Burns uses four American towns – Mobile, Alabama; Waterbury, Connecticut; Luverne, Minnesota; and Sacramento, California – to frame The War, moving back and forth between homefront and front-line experiences, and it is the moving testimony of the men who made it back home that will stay with you.
Quentine Aanenson, a pilot from Laverne, wrote to his sweetheart:
“I live in a world of death.”
Hynes on being a bored young man in a small town one day and in combat the next:
“And then suddenly you could be a pilot or a submariner or an artilleryman or any damn thing, but it was something exciting and it was something adult. It has nothing to do with patriotism. It has nothing to do, really, with who the enemy is. It’s the opportunity to be somebody more exciting than the kid you are.”
Ray Leopold of Waterbury of the day his unit liberated a Nazi concentration camp:
“I think the horror is still with me. I think there’s no apology that can ever atone for what I saw.”
Senator and former infantryman Daniel Inouye on shooting a German:
“You would think that at that moment, after killing a human being, you would feel a little remorseful. I felt pleasure. And the men applauded. ‘You were terrific, Dan.’ “
Burns and co-director Lynn Novick return frequently to the irony that while the U.S. was battling fascism abroad it was upholding racial injustice at home. Although this is a major theme in The War, Burns caught heat from Hispanics and Native Americans that their contributions had been ignored and added substantial footage about them in mini-documentaries that PBS stations are showing in conjunction with the main event.
While it is damning with faint praise, it may be the familiarity of the Burns format that is The War‘s only real detraction. The documentary is, in a sense, a prisoner of its format, which can occasionally have a kind of numbing predictability since we all know who the winners and losers were.

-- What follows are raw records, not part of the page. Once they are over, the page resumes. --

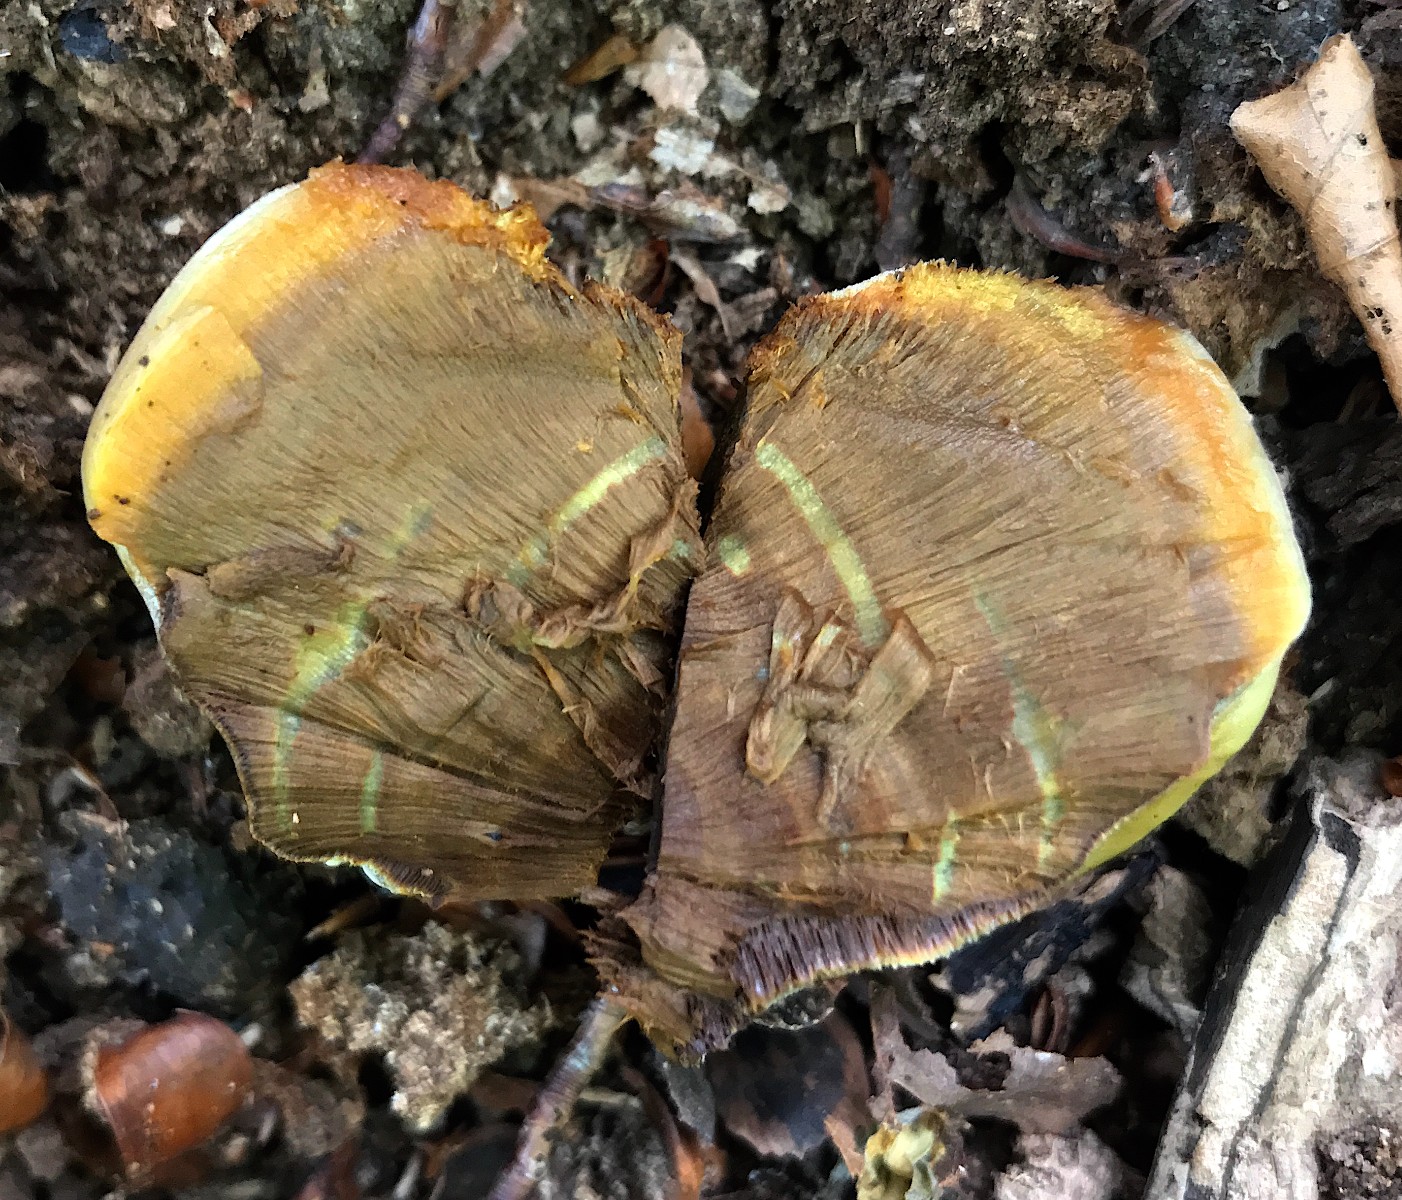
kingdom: Fungi
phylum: Basidiomycota
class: Agaricomycetes
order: Hymenochaetales
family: Hymenochaetaceae
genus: Inonotus
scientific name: Inonotus cuticularis
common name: kroghåret spejlporesvamp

No matter. In the end, The War is a huge achievement and a rare television event – something that families can and should watch together. I hope that you and your loved ones, especially school-age kids who can be prepared for the graphic scenes and occasional obscenity, are able to do so.
And while Ken Burns has taken pains to explain in interviews that The War was not produced with Iraq in mind, comparisons are unavoidable.
While not diminishing the valor of the men and women fighting in Iraq, it makes George Bush even smaller and more petty for a folly that could not be more different than World War II, which make his mangled historical comparisons between the two so obscene.
Click here to learn more about The War.
Episode 2, “When Things Get Tough,” airs at tonight; Episode 3, “A Deadly Calling,” tomorrow night; Episode 4, “Pride of Our Nation,” Wednesday night; Episode 5, “FUBAR,” on September 30; Episode 6, “The Ghost Front,” on October 1; and Episode 7, “A World Without War,” on October 2.